Reproduce the text of the data below word for word, leaving the pictures out of your answer.
[Exercise input Boundary: Start]
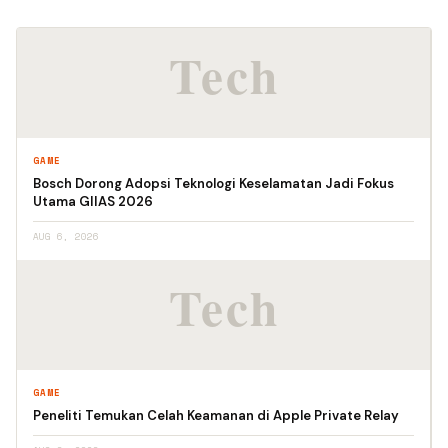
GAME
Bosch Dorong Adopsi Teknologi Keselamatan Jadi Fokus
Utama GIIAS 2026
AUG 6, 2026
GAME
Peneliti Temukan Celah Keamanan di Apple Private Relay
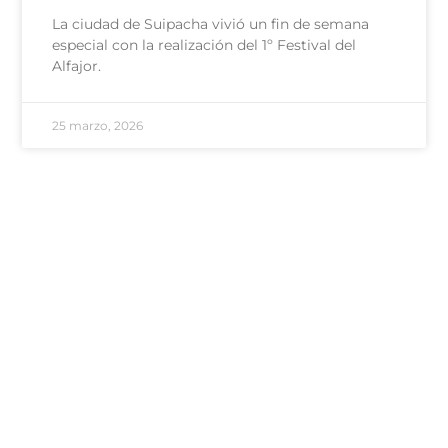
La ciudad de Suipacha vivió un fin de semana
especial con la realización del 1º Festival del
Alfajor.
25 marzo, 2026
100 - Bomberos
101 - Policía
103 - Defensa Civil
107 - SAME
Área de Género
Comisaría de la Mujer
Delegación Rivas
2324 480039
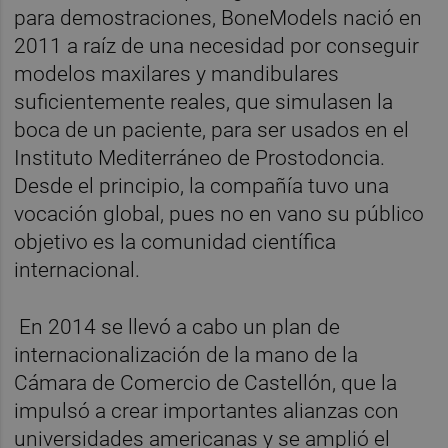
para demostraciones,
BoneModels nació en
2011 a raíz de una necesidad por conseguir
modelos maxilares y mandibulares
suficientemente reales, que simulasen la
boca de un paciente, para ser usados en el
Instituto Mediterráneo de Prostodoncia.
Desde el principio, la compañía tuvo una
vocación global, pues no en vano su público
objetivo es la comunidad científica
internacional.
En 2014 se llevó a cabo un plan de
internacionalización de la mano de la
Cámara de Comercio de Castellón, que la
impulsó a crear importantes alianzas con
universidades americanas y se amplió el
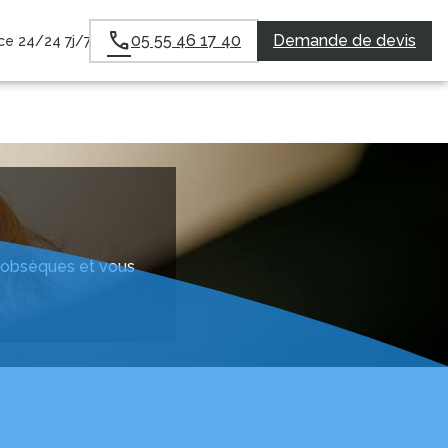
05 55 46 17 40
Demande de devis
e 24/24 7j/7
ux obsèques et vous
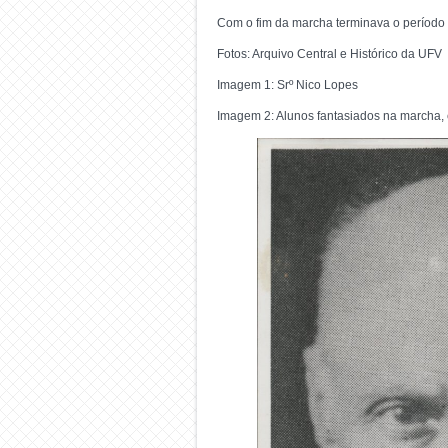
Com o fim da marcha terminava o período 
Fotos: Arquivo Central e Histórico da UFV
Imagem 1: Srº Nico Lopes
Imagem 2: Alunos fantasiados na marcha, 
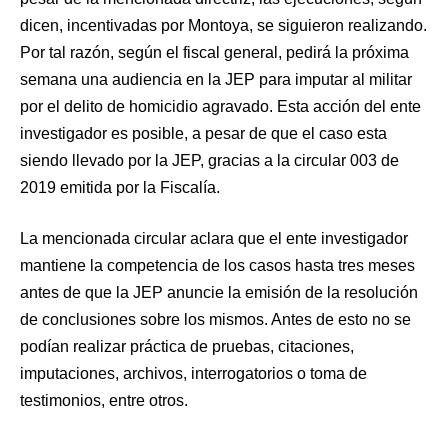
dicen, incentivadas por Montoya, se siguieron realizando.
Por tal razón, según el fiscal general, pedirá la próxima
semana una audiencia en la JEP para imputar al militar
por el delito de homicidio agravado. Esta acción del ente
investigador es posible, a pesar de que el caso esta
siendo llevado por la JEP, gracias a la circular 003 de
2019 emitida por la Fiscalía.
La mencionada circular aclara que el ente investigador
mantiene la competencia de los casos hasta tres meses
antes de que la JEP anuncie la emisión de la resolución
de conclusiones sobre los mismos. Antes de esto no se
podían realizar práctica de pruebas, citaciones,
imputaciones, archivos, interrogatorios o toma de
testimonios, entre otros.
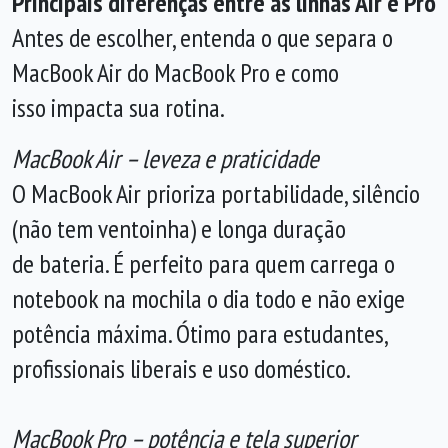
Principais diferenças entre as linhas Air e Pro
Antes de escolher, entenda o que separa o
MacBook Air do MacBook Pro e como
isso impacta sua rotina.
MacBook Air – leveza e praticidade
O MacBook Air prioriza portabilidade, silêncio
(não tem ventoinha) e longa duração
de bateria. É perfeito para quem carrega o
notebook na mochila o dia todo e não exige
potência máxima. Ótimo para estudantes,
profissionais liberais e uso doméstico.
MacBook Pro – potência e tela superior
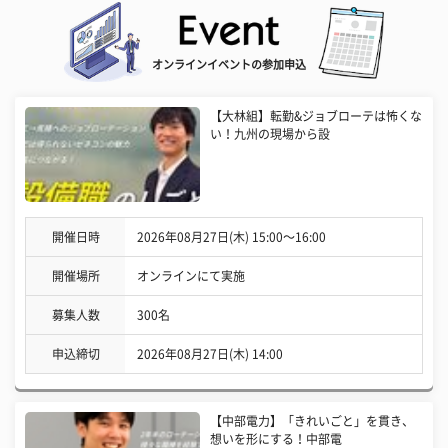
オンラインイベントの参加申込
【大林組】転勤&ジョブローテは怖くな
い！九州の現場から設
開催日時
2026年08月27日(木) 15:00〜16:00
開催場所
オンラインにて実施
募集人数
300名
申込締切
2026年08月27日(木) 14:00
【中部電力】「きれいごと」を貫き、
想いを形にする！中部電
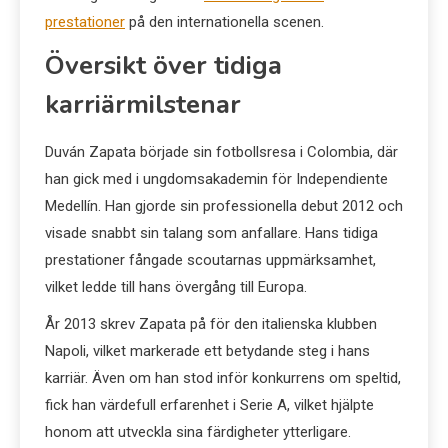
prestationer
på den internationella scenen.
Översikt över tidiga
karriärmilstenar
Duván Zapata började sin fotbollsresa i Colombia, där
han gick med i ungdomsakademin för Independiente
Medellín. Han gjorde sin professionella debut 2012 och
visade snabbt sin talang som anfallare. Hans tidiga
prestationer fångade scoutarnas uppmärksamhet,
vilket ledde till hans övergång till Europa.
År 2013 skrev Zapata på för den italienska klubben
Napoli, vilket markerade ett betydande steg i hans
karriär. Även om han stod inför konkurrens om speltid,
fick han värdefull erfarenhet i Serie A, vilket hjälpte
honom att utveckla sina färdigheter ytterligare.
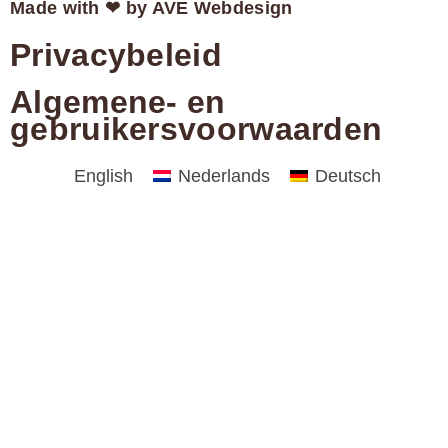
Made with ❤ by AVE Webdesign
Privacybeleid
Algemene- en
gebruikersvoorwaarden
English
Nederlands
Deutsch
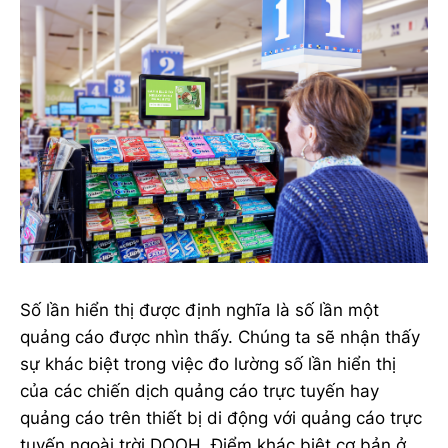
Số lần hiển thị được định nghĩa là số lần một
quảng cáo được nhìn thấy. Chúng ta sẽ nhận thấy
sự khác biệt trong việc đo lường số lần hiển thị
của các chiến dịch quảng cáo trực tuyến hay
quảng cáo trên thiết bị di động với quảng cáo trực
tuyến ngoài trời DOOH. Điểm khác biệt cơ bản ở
[Exercise input Boundary: End]
Response:
GAME
Bosch Dorong Adopsi Teknologi Keselamatan Jadi Fokus
Utama GIIAS 2026
AUG 6, 2026
GAME
Peneliti Temukan Celah Keamanan di Apple Private Relay
La ciudad de Suipacha vivió un fin de semana
especial con la realización del 1º Festival del
Alfajor.
25 marzo, 2026
100 - Bomberos
101 - Policía
103 - Defensa Civil
107 - SAME
Área de Género
Comisaría de la Mujer
Delegación Rivas
2324 480039
para demostraciones,
BoneModels nació en
2011 a raíz de una necesidad por conseguir
modelos maxilares y mandibulares
suficientemente reales, que simulasen la
boca de un paciente, para ser usados en el
Instituto Mediterráneo de Prostodoncia.
Desde el principio, la compañía tuvo una
vocación global, pues no en vano su público
objetivo es la comunidad científica
internacional.
En 2014 se llevó a cabo un plan de
internacionalización de la mano de la
Cámara de Comercio de Castellón, que la
impulsó a crear importantes alianzas con
universidades americanas y se amplió el
05 55 46 17 40
Demande de devis
e 24/24 7j/7
ux obsèques et vous
Com o fim da marcha terminava o período 
Fotos: Arquivo Central e Histórico da UFV
Imagem 1: Srº Nico Lopes
Imagem 2: Alunos fantasiados na marcha, 
dicen, incentivadas por Montoya, se siguieron realizando.
Por tal razón, según el fiscal general, pedirá la próxima
semana una audiencia en la JEP para imputar al militar
por el delito de homicidio agravado. Esta acción del ente
investigador es posible, a pesar de que el caso esta
siendo llevado por la JEP, gracias a la circular 003 de
2019 emitida por la Fiscalía.
La mencionada circular aclara que el ente investigador
mantiene la competencia de los casos hasta tres meses
antes de que la JEP anuncie la emisión de la resolución
de conclusiones sobre los mismos. Antes de esto no se
podían realizar práctica de pruebas, citaciones,
imputaciones, archivos, interrogatorios o toma de
testimonios, entre otros.
Principais diferenças entre as linhas Air e Pro
Antes de escolher, entenda o que separa o
MacBook Air do MacBook Pro e como
isso impacta sua rotina.
MacBook Air – leveza e praticidade
O MacBook Air prioriza portabilidade, silêncio
(não tem ventoinha) e longa duração
de bateria. É perfeito para quem carrega o
notebook na mochila o dia todo e não exige
potência máxima. Ótimo para estudantes,
profissionais liberais e uso doméstico.
MacBook Pro – potência e tela superior
オンラインイベントの参加申込
【大林組】転勤&ジョブローテは怖くな
い！九州の現場から設
開催日時
2026年08月27日(木) 15:00〜16:00
開催場所
オンラインにて実施
募集人数
300名
申込締切
2026年08月27日(木) 14:00
【中部電力】「きれいごと」を貫き、
想いを形にする！中部電
prestationer
på den internationella scenen.
Översikt över tidiga
karriärmilstenar
Duván Zapata började sin fotbollsresa i Colombia, där
han gick med i ungdomsakademin för Independiente
Medellín. Han gjorde sin professionella debut 2012 och
visade snabbt sin talang som anfallare. Hans tidiga
prestationer fångade scoutarnas uppmärksamhet,
vilket ledde till hans övergång till Europa.
År 2013 skrev Zapata på för den italienska klubben
Napoli, vilket markerade ett betydande steg i hans
karriär. Även om han stod inför konkurrens om speltid,
fick han värdefull erfarenhet i Serie A, vilket hjälpte
honom att utveckla sina färdigheter ytterligare.
Made with ❤ by AVE Webdesign
Privacybeleid
Algemene- en
gebruikersvoorwaarden
English
Nederlands
Deutsch
Số lần hiển thị được định nghĩa là số lần một
quảng cáo được nhìn thấy. Chúng ta sẽ nhận thấy
sự khác biệt trong việc đo lường số lần hiển thị
của các chiến dịch quảng cáo trực tuyến hay
quảng cáo trên thiết bị di động với quảng cáo trực
tuyến ngoài trời DOOH. Điểm khác biệt cơ bản ở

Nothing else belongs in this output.